Он положил руку на плечо Иоаны и со смехом сказал:
— Я очень сожалею, Ивана Петровна, но подобный переворот в сознании нужно немедленно отметить по русскому обычаю настоящей русской водкой. Забудь на время, что ты наш лечащий врач, и разреши пропустить хотя бы по одной рюмочке…
— Разрешаю, товарищ начальник!
— За человечность, Ивана Петровна!
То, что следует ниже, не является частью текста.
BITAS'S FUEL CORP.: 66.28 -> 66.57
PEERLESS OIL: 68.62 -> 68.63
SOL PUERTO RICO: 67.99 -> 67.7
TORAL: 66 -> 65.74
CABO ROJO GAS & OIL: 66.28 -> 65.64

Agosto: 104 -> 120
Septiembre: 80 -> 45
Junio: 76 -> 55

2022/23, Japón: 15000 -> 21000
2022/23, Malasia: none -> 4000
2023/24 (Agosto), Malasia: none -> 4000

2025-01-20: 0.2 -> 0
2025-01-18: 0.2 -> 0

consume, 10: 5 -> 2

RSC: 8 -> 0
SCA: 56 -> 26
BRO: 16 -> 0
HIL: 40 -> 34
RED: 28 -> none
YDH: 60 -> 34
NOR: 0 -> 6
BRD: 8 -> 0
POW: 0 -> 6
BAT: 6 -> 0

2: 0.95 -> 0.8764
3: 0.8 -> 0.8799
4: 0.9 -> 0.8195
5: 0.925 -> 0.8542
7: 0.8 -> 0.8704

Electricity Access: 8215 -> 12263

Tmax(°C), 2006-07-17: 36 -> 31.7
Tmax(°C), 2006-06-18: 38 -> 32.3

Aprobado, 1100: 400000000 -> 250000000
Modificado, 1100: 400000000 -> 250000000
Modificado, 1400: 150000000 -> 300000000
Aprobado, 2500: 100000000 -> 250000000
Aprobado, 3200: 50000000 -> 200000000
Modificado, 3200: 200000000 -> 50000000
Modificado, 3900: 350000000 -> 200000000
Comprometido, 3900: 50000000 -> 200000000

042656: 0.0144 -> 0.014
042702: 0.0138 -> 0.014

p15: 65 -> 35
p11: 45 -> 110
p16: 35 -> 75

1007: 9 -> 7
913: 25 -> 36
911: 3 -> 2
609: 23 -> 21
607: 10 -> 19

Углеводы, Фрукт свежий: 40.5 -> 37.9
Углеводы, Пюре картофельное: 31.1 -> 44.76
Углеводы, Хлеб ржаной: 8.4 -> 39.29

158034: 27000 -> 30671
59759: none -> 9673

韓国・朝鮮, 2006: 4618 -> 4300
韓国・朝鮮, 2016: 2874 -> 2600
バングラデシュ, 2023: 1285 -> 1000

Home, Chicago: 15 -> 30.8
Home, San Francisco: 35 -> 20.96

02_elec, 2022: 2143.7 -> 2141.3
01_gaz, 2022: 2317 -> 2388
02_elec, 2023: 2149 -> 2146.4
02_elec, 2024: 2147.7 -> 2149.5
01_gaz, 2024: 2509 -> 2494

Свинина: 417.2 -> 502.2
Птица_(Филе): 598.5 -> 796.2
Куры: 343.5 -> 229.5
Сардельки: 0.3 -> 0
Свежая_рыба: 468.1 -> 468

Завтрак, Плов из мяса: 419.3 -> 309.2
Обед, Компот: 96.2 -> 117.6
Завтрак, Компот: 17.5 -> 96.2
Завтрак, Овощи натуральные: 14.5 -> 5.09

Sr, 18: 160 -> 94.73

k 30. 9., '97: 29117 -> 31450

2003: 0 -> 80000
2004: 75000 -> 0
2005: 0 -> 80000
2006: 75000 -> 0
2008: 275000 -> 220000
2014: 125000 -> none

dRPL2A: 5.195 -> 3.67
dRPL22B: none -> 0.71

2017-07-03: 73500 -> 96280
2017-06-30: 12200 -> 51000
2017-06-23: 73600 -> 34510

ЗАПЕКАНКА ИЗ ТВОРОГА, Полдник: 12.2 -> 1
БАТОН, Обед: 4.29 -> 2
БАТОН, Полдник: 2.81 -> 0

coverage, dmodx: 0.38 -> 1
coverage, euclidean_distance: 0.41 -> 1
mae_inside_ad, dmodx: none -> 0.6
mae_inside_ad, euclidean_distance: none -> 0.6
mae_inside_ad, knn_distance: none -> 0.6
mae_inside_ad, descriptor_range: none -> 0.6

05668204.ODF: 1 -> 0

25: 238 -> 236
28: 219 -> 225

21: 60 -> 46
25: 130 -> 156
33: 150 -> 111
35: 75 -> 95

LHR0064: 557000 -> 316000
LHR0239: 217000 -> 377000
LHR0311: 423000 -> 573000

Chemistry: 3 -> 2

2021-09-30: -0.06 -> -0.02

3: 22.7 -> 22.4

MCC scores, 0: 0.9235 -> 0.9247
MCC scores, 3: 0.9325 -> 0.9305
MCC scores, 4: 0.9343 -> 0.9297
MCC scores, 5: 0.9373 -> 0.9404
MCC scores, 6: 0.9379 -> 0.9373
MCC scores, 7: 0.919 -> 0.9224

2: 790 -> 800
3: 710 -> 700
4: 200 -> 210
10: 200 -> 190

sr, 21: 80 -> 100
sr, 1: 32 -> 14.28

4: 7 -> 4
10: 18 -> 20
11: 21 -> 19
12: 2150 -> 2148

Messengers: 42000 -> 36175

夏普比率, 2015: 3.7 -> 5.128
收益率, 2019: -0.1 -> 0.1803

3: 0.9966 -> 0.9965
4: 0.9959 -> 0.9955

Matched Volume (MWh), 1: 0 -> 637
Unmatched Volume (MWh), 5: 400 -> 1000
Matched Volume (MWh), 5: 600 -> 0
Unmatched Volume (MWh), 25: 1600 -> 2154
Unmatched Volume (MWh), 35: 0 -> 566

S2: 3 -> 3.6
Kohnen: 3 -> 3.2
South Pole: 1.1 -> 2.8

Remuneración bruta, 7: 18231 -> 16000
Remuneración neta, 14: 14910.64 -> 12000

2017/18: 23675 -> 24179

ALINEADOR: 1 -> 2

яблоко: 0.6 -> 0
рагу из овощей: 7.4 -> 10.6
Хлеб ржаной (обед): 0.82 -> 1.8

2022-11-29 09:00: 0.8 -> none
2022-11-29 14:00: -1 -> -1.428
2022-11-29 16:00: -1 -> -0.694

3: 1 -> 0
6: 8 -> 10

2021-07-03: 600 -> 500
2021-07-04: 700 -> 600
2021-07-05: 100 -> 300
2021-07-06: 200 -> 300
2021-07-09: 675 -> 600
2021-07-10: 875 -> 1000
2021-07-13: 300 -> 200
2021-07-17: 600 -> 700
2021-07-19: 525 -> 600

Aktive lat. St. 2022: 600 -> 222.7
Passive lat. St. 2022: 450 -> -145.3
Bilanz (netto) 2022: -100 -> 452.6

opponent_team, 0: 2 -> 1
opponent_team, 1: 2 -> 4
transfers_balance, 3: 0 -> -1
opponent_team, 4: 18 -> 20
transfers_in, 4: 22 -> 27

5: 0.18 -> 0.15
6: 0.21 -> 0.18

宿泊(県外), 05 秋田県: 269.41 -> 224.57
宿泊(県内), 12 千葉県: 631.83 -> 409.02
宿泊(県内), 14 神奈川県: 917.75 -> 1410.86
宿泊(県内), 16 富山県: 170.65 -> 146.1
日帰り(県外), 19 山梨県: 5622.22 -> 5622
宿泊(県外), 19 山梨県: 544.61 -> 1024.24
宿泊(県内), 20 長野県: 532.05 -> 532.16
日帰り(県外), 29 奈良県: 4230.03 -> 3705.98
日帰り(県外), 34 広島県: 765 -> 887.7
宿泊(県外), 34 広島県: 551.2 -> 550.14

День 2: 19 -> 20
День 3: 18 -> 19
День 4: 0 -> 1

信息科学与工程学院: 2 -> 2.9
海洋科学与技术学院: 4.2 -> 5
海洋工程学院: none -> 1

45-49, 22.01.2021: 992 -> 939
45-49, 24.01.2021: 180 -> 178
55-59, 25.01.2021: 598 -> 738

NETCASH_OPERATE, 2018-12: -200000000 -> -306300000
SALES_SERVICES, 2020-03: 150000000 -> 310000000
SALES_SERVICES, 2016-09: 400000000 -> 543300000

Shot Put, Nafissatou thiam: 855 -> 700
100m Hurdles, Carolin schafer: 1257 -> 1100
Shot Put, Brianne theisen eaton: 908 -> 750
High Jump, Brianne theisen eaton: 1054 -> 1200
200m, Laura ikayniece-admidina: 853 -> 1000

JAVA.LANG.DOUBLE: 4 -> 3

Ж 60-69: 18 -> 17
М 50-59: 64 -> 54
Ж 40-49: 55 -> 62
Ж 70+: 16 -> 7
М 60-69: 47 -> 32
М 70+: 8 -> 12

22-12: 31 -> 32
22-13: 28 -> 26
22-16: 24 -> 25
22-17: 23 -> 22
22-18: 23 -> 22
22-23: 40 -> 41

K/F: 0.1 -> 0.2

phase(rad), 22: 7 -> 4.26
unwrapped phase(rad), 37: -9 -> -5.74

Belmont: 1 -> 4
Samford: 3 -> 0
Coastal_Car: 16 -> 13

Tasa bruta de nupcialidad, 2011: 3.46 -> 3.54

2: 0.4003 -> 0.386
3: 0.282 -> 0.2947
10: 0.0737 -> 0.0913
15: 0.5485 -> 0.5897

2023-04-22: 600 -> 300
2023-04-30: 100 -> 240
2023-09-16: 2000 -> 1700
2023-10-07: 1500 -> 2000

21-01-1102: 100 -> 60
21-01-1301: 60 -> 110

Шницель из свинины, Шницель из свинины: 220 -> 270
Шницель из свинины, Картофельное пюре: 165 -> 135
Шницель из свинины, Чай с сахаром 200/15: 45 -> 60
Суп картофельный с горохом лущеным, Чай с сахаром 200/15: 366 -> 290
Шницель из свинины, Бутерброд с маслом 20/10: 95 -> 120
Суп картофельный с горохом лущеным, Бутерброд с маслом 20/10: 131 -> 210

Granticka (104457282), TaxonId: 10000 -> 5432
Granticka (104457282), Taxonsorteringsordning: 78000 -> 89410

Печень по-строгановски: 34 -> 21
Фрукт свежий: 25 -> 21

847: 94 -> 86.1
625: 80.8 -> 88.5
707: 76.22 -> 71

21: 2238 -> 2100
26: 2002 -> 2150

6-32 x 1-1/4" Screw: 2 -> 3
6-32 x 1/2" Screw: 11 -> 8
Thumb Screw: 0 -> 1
Понимаешь?
— За человечность, Федор Павлович!
— Тогда — слава медицине!
Он пошарил в плетеной корзине и извлек оттуда бутылку водки, ворчливо встретил отказ Иоаны, но не настаивал и налил светлой жидкости в две крышки из-под бидона.
— В конце концов должны же мы поздравить друг друга с наступившим Новым годом! — уже весело произнес Девяткин. — За Советский Союз, друзья! За то, чтобы все ваши мечты сбылись, Тома Андреевич! От всей души желаю тебе как можно скорее вернуться в Румынию! А тебе, Ивана Петровна, стать знаменитым доктором в Бухаресте!